Exercise goal
From the Montney Formation text below, list each type of data it names as able to calibrate seismic-based properties.
* BEGIN Quoted text *
Integrated workflows for shale gas reservoirs have received increased attention following the step changes achieved in operational efficiency over the last decade. Du et al. (2009) presented such a workflow for the Barnett Shale play in Texas; however, a crucial link missing in their workflow was analysis and inversion of pre-stack seismic data. In Western Canada an increasing number of major leaseholders exploring and exploiting the Horn River Basin and Montney Formation are utilizing pre-stack amplitude variation with offset (AVO) inversion data to assist in well placement and field development planning.
It is known from well log analysis that the ratio of compressional to shear sonic velocities (Vp/Vs) is a good indicator of sand-shale or quartz-clay ratios in shales and/or tight siltstones (Figure 1). Qualitatively and empirically, an increased sand-shale ratio correlates to increased porosity, lower breakdown pressures for stimulation, and enhanced relative production (Miller et al., 2007). AVO inversion of 3D seismic data allows for the creation of Vp/Vs volumes and maps of the reservoir interval that can be utilized for exploration and field development, which reflect the reservoir quality based broadly on the sand-shale ratio. Inversion data and other attributes derived from pre- or post-stack seismic data require corroboration from independent sources to confirm its utility. Data that can provide such calibration for these seismic based properties includes log data, micro-imaging data, production log data, production data, and micro-seismic monitoring data.
Geological Setting
The Triassic Montney Formation of the Western Canadian Sedimentary Basin (WCSB) is a marine clastic rock deposited in a continental margin basin. The Formation comprises fine-grained (silt to shale) rocks with morphologically controlled interbedded sandstones. Carbonate content varies and can be locally abundant in similar proportions to quartz content. The Upper Montney comprises stacked sections of distal shoreface to shelf siltstones up to 150 m thick with laminae of pyrite bearing organic material (Hayes, 2009). Broadly, grainsize decreases to the west and north from western Alberta into eastern British Columbia.
Petrophysical and Geological Data
A total of 8 wells with density and sonic logs that penetrate the Lower Doig and Upper Montney formations were utilized in this study. The zone of interest in this area averages around 40 to 50 metres in thickness. Analysis of these wells through the zone of interest (Figure 2) illustrates the varying rock quality and thickness. The porosity-height values for the combined interval from the Lower Doig to the Base Upper Montney and for the Upper Montney only are included in Figure 2; note that only for Well A does the Lower Doig make a substantial contribution to the porosity-height.
The petrophysical model utilized to convert standard log suites (i.e., triple-combo data) to the mineral models illustrated in Figure 2 is calibrated with advanced log data (such as natural gamma-ray spectroscopy and elemental capture spectroscopy) and core data. Core data is critical to calibrate petrophysical data and to provide quantitative measures of mechanical properties, which are needed to model hydraulic fracture propagation. Image log data can be utilized to provide estimates of natural fracture density and aperture, properties that can be difficult to measure in extracted core due to the changes in confining pressure associated with recovery.
Reservoir Geophysics and Seismic Inversion
Using the ISIS simultaneous inversion algorithm four angle stacks (0-12°, 12-18°, 18-25°, and 25-30°) were inverted for acoustic impedance, Vp/Vs ratio, and density. The angle ranges for the four angle stacks were selected to optimize the fold in each angle stack over the zone of interest. Results of the inversion for acoustic impedance and Vp/Vs ratio are illustrated in Figure 3, where they are compared to well log data from that location. These results confirm that the inversion is capable of predicting these properties. To test the hypotheses that the Vp/Vs ratio is a good indicator of reservoir quality, horizon or stratal slices extracted through the Vp/Vs ratio volume are compared to porosity-height maps (Figure 4).
* END Quoted text *
* BEGIN Given data *
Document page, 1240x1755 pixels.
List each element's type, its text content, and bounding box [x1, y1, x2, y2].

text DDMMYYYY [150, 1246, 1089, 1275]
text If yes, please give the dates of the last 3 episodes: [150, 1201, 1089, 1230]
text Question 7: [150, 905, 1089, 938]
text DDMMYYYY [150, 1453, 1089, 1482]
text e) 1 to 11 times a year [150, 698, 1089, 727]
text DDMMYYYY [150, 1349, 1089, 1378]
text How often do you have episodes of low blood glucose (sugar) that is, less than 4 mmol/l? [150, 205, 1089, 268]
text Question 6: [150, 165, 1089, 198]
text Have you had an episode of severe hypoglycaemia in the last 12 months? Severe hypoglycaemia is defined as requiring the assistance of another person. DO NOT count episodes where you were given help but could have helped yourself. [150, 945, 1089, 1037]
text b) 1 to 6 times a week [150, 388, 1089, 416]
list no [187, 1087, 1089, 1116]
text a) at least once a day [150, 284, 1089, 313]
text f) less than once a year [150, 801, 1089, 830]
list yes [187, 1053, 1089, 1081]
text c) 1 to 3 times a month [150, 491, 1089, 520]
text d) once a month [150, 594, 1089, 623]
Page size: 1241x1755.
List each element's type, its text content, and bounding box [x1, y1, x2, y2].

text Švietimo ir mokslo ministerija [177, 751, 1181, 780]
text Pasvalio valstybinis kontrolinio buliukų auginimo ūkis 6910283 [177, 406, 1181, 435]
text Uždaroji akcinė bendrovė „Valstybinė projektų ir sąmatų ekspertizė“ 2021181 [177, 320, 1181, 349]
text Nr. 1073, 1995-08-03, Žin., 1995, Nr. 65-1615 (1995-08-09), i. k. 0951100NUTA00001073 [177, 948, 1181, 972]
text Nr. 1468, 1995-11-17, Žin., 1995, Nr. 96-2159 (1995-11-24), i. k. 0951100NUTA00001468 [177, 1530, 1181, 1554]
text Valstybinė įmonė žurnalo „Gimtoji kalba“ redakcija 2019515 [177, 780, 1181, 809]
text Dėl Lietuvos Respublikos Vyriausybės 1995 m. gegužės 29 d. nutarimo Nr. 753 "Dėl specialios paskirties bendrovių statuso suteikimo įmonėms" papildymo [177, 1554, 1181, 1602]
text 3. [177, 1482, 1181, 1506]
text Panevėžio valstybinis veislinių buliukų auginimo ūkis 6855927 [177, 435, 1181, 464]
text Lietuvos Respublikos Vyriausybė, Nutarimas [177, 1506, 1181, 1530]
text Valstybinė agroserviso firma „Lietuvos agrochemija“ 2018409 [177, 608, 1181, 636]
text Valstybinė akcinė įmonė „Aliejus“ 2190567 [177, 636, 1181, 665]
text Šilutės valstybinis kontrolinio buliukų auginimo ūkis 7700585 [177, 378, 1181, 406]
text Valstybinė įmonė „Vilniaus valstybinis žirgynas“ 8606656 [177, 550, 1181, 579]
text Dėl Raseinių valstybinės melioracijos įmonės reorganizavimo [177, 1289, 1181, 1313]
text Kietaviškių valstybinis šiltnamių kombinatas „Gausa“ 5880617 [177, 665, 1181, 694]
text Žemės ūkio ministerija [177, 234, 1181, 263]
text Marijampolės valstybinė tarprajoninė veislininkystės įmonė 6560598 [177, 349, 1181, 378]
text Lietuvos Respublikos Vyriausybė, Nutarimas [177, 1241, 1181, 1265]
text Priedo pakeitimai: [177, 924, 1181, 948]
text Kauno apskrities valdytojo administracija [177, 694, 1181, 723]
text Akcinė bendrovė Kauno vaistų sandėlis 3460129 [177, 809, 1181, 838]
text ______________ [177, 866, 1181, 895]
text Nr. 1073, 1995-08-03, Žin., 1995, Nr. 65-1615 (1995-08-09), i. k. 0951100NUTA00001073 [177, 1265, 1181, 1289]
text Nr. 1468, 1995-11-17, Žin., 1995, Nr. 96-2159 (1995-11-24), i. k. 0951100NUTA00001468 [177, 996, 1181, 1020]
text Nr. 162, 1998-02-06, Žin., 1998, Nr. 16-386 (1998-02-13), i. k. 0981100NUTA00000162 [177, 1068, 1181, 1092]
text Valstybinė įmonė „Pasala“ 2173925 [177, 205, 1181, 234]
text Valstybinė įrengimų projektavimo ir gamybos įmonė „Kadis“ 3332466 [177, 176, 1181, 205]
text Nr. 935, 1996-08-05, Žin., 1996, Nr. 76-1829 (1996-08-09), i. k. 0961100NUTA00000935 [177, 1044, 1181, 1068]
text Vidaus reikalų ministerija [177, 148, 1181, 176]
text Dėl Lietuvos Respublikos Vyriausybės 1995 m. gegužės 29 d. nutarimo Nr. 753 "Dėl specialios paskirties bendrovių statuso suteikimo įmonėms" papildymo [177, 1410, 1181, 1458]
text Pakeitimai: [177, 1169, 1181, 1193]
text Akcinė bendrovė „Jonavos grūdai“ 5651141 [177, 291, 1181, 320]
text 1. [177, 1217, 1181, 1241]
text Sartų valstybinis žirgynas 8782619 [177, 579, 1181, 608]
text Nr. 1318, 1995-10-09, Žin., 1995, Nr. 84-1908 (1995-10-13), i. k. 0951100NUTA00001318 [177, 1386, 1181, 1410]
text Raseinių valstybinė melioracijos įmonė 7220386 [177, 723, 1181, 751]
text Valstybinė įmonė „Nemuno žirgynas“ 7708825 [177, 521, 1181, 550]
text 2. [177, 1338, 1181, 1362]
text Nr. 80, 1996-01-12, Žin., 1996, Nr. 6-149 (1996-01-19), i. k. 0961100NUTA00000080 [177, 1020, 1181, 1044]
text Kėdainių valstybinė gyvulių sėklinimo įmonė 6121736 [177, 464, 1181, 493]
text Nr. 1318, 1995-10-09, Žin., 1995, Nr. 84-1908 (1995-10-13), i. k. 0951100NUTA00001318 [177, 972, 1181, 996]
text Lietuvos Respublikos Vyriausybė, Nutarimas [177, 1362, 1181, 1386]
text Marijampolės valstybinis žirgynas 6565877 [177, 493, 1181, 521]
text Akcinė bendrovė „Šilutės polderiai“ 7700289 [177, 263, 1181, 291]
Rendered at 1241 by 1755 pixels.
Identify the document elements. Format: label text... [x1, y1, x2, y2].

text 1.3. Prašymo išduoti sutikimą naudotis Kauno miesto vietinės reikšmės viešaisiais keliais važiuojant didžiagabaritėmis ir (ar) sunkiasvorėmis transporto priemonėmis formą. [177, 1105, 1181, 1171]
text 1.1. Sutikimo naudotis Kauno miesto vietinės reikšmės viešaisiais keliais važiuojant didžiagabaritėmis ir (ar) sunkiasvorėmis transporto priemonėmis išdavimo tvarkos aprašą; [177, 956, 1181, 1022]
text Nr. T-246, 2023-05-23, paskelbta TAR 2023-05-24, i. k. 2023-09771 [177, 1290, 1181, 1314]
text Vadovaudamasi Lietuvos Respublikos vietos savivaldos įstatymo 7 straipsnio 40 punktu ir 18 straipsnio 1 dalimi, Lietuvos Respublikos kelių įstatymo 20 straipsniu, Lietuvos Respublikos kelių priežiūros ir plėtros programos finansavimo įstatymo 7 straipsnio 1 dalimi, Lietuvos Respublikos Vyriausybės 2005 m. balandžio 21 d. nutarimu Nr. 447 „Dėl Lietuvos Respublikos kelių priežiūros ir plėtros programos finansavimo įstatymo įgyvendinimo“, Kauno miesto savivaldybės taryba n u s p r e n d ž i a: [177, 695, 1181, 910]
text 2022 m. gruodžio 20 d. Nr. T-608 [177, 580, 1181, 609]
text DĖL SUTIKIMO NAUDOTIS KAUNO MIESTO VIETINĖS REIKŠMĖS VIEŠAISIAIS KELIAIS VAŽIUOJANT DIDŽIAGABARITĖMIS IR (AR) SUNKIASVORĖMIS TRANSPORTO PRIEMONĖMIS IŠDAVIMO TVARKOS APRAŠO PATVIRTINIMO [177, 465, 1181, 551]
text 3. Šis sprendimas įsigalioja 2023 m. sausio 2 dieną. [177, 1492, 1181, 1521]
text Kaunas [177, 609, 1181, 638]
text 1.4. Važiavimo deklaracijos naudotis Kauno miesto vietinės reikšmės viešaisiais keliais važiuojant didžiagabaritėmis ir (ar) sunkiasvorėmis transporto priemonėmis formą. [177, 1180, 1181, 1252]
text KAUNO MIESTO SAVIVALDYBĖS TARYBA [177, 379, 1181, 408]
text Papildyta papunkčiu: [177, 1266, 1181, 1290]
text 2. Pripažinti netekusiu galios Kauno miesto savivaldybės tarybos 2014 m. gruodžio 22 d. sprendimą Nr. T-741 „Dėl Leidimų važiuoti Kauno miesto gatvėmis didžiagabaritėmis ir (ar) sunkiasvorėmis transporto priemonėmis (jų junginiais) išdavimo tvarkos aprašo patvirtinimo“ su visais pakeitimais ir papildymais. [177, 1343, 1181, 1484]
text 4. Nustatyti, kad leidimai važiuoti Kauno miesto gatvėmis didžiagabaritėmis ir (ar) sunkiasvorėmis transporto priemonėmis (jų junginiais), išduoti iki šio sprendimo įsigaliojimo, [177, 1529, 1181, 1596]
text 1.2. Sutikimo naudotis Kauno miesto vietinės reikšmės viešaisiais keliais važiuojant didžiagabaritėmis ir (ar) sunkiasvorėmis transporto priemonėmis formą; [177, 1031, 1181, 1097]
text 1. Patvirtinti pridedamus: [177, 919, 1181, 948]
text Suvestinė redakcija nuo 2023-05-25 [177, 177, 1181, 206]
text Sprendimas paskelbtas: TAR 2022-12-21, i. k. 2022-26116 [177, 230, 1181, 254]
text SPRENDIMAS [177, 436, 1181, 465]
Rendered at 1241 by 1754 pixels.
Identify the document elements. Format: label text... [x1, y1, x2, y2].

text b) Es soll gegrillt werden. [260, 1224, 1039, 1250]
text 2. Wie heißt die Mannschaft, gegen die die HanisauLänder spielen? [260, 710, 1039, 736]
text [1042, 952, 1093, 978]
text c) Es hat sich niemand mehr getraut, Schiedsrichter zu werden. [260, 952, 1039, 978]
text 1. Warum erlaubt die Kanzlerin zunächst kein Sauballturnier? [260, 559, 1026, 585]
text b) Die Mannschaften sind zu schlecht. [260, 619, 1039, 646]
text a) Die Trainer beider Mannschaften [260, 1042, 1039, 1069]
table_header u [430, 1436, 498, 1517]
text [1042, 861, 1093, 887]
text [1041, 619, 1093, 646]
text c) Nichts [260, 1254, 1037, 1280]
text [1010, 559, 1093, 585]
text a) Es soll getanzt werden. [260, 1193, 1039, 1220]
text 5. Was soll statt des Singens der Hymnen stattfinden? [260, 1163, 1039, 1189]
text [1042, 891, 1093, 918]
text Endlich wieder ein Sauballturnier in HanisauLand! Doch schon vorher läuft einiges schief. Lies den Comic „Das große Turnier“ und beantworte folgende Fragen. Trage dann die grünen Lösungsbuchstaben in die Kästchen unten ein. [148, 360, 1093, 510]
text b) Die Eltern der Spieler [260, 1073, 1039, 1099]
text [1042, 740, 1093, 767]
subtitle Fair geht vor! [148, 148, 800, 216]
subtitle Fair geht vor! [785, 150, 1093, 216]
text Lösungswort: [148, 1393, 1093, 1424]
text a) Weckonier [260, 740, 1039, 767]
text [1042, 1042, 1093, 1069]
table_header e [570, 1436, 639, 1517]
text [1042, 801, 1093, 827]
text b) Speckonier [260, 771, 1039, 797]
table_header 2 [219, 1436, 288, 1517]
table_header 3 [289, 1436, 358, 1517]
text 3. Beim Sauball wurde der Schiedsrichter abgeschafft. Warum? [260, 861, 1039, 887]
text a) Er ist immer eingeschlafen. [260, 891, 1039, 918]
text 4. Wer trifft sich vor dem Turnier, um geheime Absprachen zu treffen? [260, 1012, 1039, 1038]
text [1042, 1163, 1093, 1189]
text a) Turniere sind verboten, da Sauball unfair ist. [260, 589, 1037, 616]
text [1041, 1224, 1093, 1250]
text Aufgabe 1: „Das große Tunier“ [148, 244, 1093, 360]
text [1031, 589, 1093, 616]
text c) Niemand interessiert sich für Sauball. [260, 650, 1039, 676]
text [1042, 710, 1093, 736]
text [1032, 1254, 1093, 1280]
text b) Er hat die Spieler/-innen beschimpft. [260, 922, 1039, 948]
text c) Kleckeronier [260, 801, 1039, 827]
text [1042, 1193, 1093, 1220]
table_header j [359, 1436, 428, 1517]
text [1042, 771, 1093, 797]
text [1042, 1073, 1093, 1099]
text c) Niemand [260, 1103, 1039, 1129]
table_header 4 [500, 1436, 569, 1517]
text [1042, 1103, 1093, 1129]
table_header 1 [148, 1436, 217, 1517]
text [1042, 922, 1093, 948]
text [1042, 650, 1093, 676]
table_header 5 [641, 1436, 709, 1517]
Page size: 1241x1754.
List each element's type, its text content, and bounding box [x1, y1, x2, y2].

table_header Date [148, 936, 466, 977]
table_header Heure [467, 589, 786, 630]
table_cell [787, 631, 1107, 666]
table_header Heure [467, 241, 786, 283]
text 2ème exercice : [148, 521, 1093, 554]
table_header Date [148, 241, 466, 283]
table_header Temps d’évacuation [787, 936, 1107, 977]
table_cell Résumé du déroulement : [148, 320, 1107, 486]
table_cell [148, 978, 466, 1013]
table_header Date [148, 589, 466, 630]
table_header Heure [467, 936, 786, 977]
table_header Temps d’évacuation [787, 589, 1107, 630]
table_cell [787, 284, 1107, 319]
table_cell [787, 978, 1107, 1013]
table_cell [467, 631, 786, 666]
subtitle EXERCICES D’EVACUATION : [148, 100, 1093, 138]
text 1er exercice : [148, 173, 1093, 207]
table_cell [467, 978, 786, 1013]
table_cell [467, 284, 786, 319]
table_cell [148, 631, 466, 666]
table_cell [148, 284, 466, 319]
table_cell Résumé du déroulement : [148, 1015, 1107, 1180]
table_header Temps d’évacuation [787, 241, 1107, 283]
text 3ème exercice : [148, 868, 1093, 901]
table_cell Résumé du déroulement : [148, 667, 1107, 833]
* END Given data *
Correct result
- Log data
- Micro-imaging data
- Production log data
- Production data
- Micro-seismic monitoring data